If LightRAG is slow or unavailable, the fallback silently times out and returns whatever the local index had. No hang.

## Known issues

- First rebuild takes ~2s on current corpus. If total entries grow > 10k, consider a stemmed index or move to SQLite FTS5.
- `products` source expects `~/system/data/product-index.json`; if missing, that category prints 0 hits. Fine — not a crash.
- LightRAG fallback depends on the drain from System Evolution T6 finishing (65k pending).
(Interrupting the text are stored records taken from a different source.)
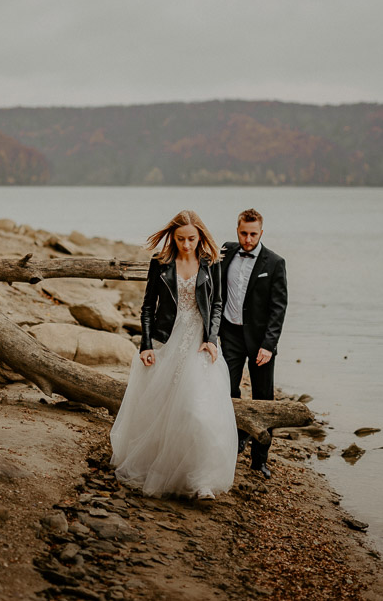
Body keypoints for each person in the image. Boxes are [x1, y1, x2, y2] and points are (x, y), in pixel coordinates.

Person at [110, 210, 236, 505]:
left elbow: (217, 304)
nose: (187, 244)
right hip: (166, 340)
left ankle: (202, 481)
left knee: (198, 411)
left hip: (199, 344)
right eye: (181, 239)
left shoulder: (212, 262)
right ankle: (162, 469)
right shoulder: (161, 262)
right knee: (162, 410)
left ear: (200, 236)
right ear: (172, 237)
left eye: (192, 239)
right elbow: (147, 306)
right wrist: (145, 345)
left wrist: (211, 339)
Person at [219, 208, 288, 479]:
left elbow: (278, 308)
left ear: (261, 233)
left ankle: (259, 460)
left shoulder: (275, 263)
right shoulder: (226, 251)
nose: (248, 240)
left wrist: (269, 345)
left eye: (253, 234)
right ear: (237, 231)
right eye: (243, 233)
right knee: (226, 388)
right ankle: (236, 435)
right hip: (231, 334)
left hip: (261, 341)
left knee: (263, 398)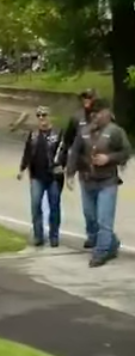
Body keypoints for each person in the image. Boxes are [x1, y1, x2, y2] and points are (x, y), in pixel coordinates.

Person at [66, 98, 131, 267]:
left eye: (100, 113)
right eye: (94, 114)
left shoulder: (115, 131)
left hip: (107, 181)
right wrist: (70, 174)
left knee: (104, 219)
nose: (96, 117)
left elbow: (126, 151)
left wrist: (108, 158)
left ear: (107, 113)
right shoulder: (84, 131)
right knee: (91, 217)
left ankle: (100, 252)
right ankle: (111, 242)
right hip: (87, 180)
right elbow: (75, 152)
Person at [17, 106, 66, 247]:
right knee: (35, 205)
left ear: (49, 116)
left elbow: (64, 152)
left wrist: (62, 166)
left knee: (54, 206)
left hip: (53, 177)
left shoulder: (58, 134)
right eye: (39, 116)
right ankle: (38, 235)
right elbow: (27, 152)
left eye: (44, 115)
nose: (41, 118)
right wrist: (22, 168)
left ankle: (54, 236)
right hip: (36, 176)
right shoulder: (33, 134)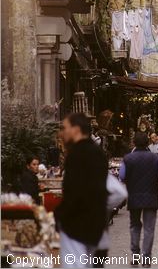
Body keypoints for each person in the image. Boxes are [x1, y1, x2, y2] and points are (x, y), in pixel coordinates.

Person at [55, 113, 108, 269]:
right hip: (94, 226)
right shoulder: (97, 153)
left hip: (76, 227)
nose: (61, 133)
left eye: (65, 128)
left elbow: (76, 192)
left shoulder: (78, 154)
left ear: (76, 129)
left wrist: (58, 216)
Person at [120, 132, 158, 268]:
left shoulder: (128, 158)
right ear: (148, 143)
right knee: (149, 228)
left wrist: (130, 181)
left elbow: (122, 176)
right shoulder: (155, 158)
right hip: (151, 196)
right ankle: (146, 258)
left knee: (134, 226)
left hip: (134, 196)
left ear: (134, 143)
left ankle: (135, 256)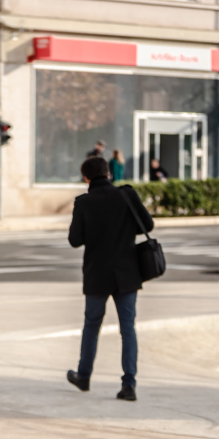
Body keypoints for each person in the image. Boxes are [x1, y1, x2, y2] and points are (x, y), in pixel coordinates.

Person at [66, 156, 154, 402]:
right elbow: (147, 224)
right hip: (127, 272)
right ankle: (129, 385)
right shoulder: (127, 195)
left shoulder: (83, 202)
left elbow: (75, 240)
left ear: (86, 178)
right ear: (108, 173)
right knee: (128, 327)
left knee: (92, 326)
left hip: (97, 273)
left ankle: (83, 376)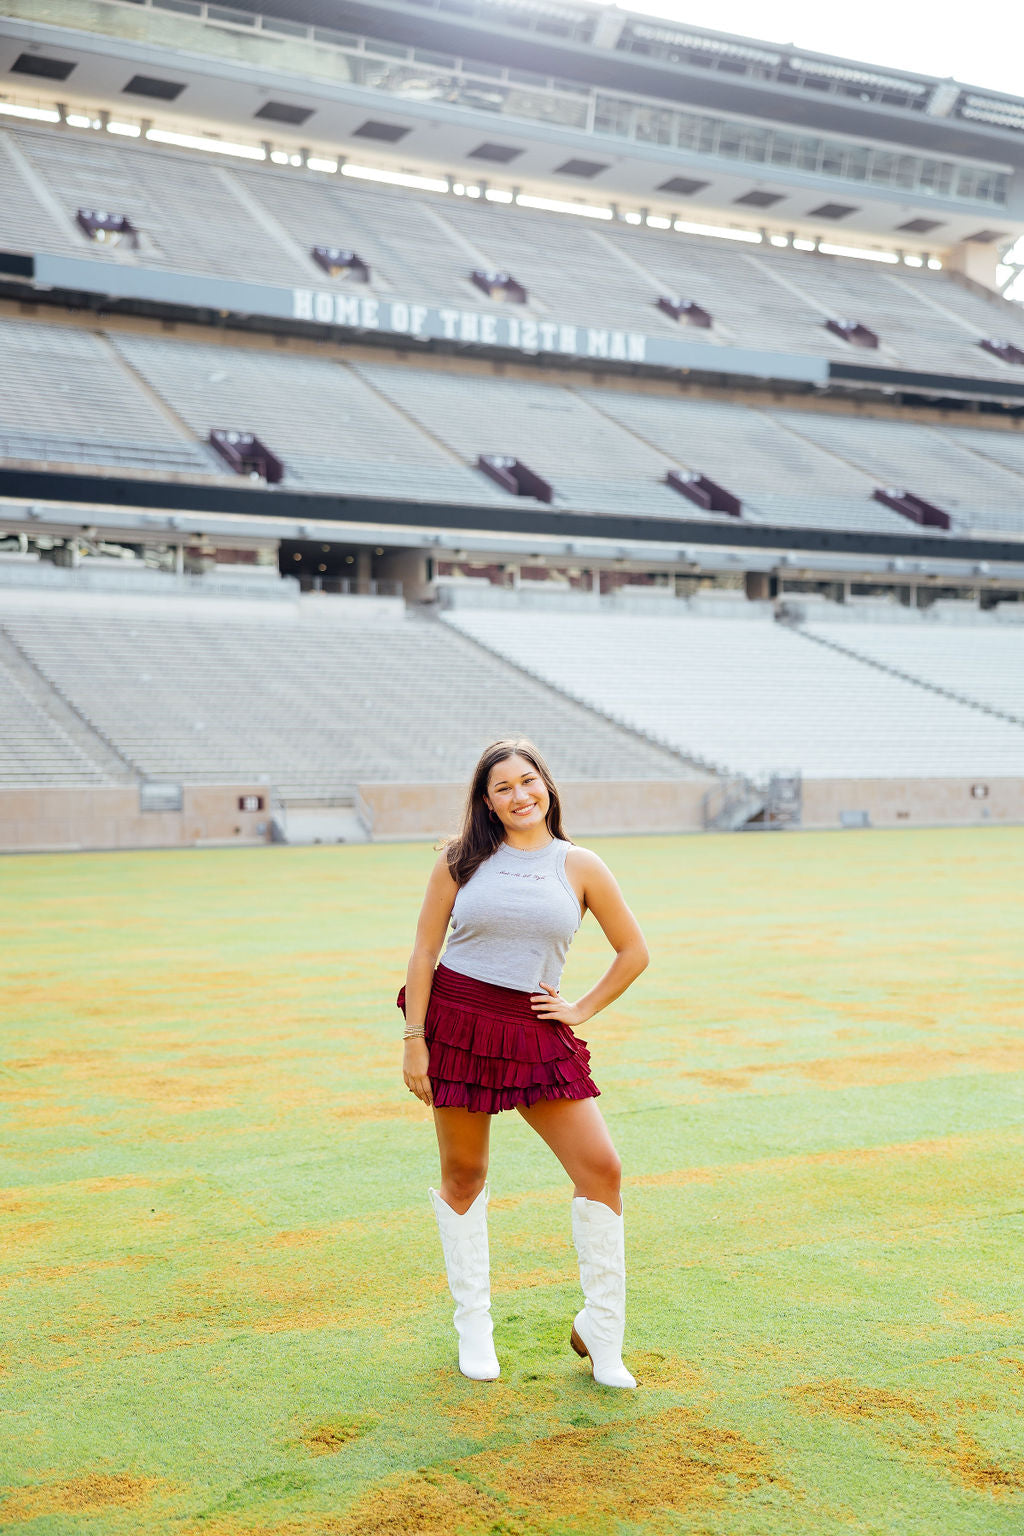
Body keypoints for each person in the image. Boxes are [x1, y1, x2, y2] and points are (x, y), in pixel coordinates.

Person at [399, 737, 649, 1388]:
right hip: (456, 1023)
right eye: (503, 787)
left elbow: (633, 952)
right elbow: (424, 953)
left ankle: (603, 1331)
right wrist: (414, 1038)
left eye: (528, 781)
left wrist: (582, 1008)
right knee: (464, 1172)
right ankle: (474, 1327)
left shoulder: (581, 865)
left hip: (534, 1031)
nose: (519, 795)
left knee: (602, 1167)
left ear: (547, 786)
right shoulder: (460, 862)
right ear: (486, 801)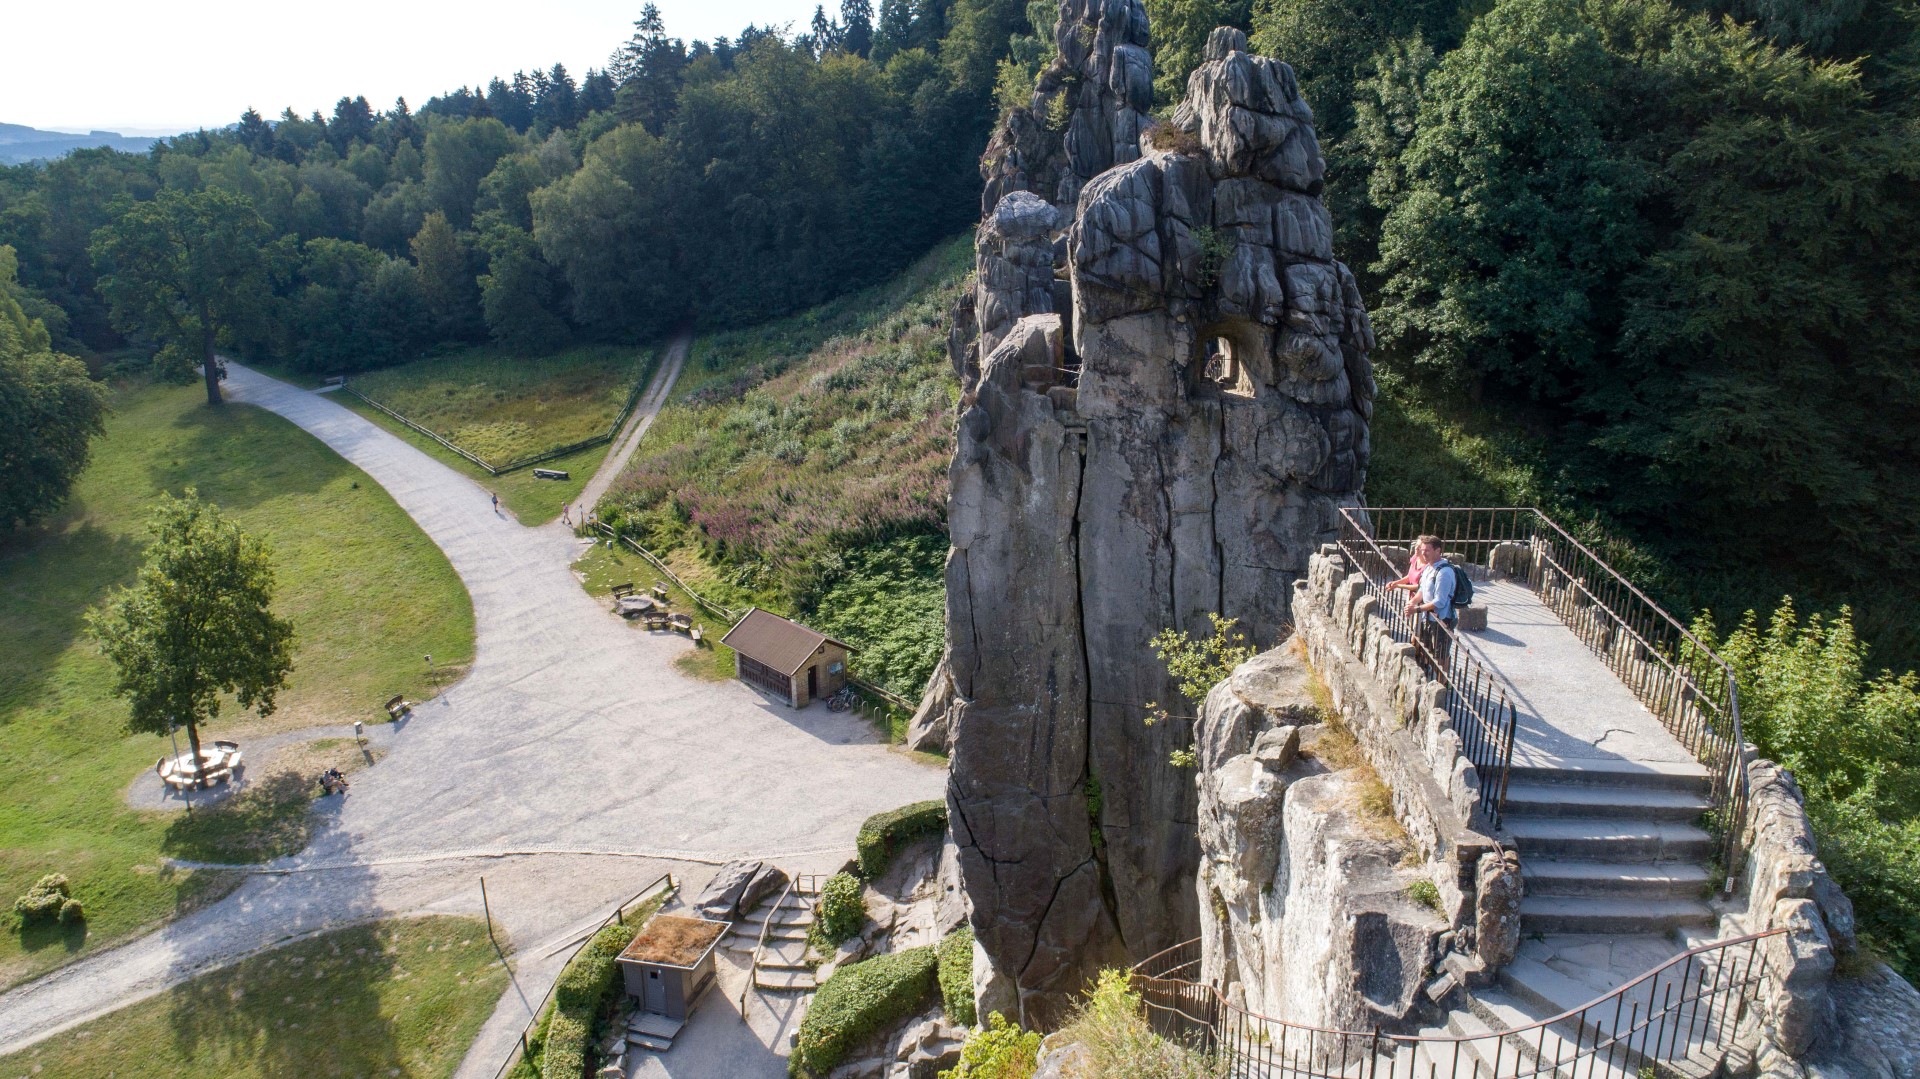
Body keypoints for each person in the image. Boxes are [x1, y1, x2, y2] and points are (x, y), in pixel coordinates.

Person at [1403, 534, 1457, 679]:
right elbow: (1421, 590)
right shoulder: (1429, 568)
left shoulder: (1444, 572)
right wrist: (1412, 603)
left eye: (1427, 550)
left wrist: (1417, 609)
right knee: (1426, 649)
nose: (1423, 553)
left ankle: (1443, 683)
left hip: (1442, 619)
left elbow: (1440, 602)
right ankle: (1431, 677)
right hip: (1429, 617)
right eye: (1422, 550)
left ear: (1438, 551)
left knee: (1441, 654)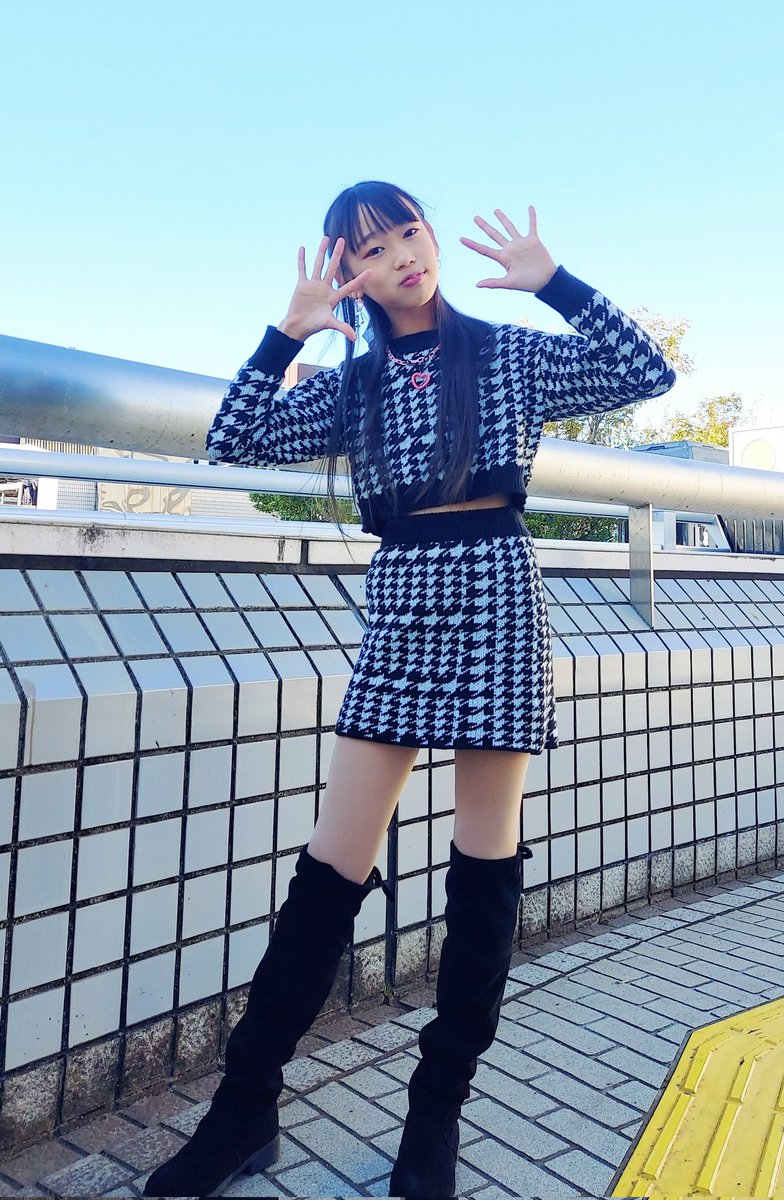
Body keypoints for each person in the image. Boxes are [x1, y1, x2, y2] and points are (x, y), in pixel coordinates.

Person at [145, 180, 676, 1198]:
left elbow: (643, 371)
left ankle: (435, 1114)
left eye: (408, 231)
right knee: (330, 868)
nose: (401, 254)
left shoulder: (508, 352)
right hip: (402, 596)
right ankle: (244, 1107)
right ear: (348, 274)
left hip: (495, 590)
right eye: (372, 248)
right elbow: (234, 438)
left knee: (484, 864)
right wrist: (287, 332)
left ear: (429, 235)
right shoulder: (353, 384)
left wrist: (554, 282)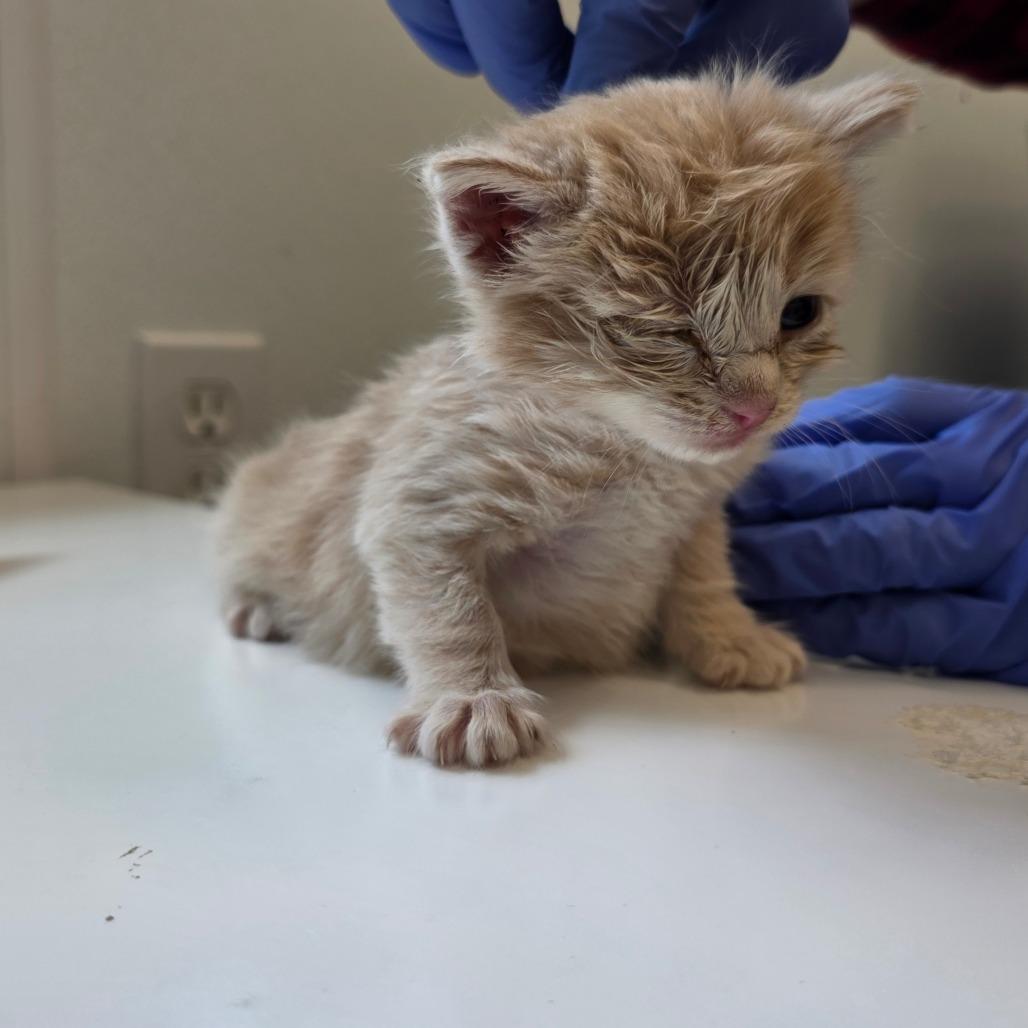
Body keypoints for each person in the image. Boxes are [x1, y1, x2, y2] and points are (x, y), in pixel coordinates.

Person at [388, 0, 1028, 685]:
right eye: (665, 333)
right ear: (500, 233)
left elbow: (686, 514)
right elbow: (415, 534)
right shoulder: (494, 418)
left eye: (798, 314)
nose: (759, 398)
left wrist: (707, 613)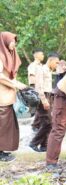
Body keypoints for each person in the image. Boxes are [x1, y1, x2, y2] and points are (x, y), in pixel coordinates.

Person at [0, 31, 27, 162]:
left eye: (15, 41)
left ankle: (2, 151)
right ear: (4, 41)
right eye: (12, 41)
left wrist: (19, 85)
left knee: (6, 125)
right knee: (2, 125)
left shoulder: (10, 55)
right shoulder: (1, 56)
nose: (14, 43)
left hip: (8, 96)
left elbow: (12, 76)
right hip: (1, 97)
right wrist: (15, 84)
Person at [29, 53, 60, 152]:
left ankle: (44, 146)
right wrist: (44, 100)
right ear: (50, 60)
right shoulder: (41, 69)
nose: (57, 65)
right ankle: (33, 143)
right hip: (43, 97)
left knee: (46, 122)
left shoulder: (48, 71)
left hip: (49, 96)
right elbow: (39, 87)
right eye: (56, 62)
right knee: (48, 123)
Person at [28, 49, 45, 130]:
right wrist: (34, 92)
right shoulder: (32, 66)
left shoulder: (41, 66)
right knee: (38, 109)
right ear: (36, 55)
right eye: (42, 54)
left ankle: (37, 126)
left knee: (41, 109)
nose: (43, 56)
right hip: (36, 91)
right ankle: (35, 126)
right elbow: (32, 79)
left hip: (42, 90)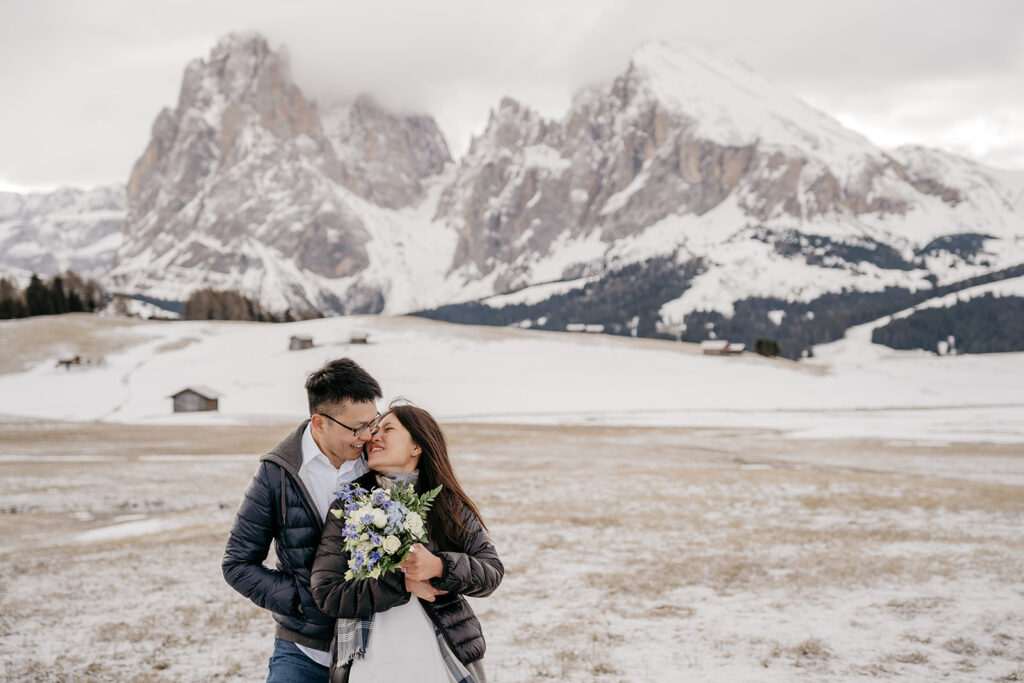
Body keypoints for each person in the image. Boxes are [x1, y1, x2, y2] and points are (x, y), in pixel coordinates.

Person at [312, 403, 503, 683]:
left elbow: (491, 572)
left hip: (438, 653)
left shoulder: (448, 505)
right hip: (369, 659)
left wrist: (439, 566)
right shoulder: (349, 505)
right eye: (373, 430)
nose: (373, 437)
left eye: (387, 429)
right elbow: (327, 592)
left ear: (416, 446)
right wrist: (401, 583)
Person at [223, 357, 384, 682]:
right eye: (357, 428)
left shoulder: (379, 461)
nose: (367, 435)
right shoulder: (277, 474)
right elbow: (237, 564)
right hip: (304, 648)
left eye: (373, 422)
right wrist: (300, 600)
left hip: (377, 645)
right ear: (319, 422)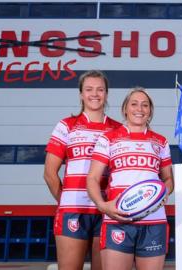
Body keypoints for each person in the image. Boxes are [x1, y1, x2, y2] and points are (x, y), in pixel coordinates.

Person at [86, 87, 174, 270]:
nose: (139, 109)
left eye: (145, 105)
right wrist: (103, 206)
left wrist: (163, 193)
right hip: (117, 219)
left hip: (154, 221)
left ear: (150, 111)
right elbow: (93, 178)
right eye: (134, 104)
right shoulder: (108, 139)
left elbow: (168, 180)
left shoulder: (161, 141)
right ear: (125, 109)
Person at [44, 70, 121, 270]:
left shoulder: (118, 130)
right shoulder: (66, 126)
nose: (94, 94)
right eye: (89, 89)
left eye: (100, 89)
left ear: (106, 93)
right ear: (81, 94)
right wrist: (66, 201)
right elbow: (50, 173)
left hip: (106, 211)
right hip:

While the drain is running, most semantic queries will time out and silently return nothing — that's the designed behavior.

## Related

- System Evolution T4 made LightRAG default-on. T10 here adds the conditional fallback.
- Library auto-push (runbook `library-auto-push.md`) runs the wrapper that rebuilds this index.